Saved entries
******************************
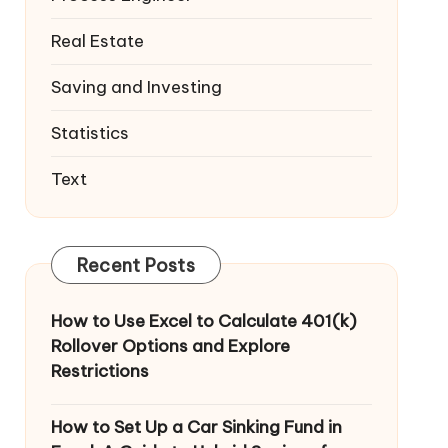
Real Estate
Saving and Investing
Statistics
Text
Recent Posts
How to Use Excel to Calculate 401(k)
Rollover Options and Explore
Restrictions
How to Set Up a Car Sinking Fund in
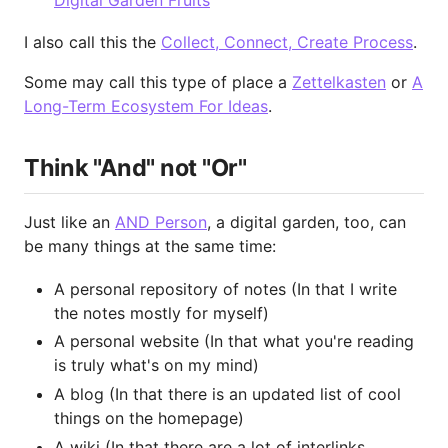
Digital Garden Fruits
I also call this the
Collect, Connect, Create Process
.
Some may call this type of place a
Zettelkasten
or
A
Long-Term Ecosystem For Ideas
.
Think "And" not "Or"
Just like an
AND Person
, a digital garden, too, can
be many things at the same time:
A personal repository of notes (In that I write
the notes mostly for myself)
A personal website (In that what you're reading
is truly what's on my mind)
A blog (In that there is an updated list of cool
things on the homepage)
A wiki (In that there are a lot of interlinks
******************************
Activity: Leave out the pictures, and write out all the remaining data above exactly.

Answer below:
Real Estate
Saving and Investing
Statistics
Text
Recent Posts
How to Use Excel to Calculate 401(k)
Rollover Options and Explore
Restrictions
How to Set Up a Car Sinking Fund in
Digital Garden Fruits
I also call this the
Collect, Connect, Create Process
.
Some may call this type of place a
Zettelkasten
or
A
Long-Term Ecosystem For Ideas
.
Think "And" not "Or"
Just like an
AND Person
, a digital garden, too, can
be many things at the same time:
A personal repository of notes (In that I write
the notes mostly for myself)
A personal website (In that what you're reading
is truly what's on my mind)
A blog (In that there is an updated list of cool
things on the homepage)
A wiki (In that there are a lot of interlinks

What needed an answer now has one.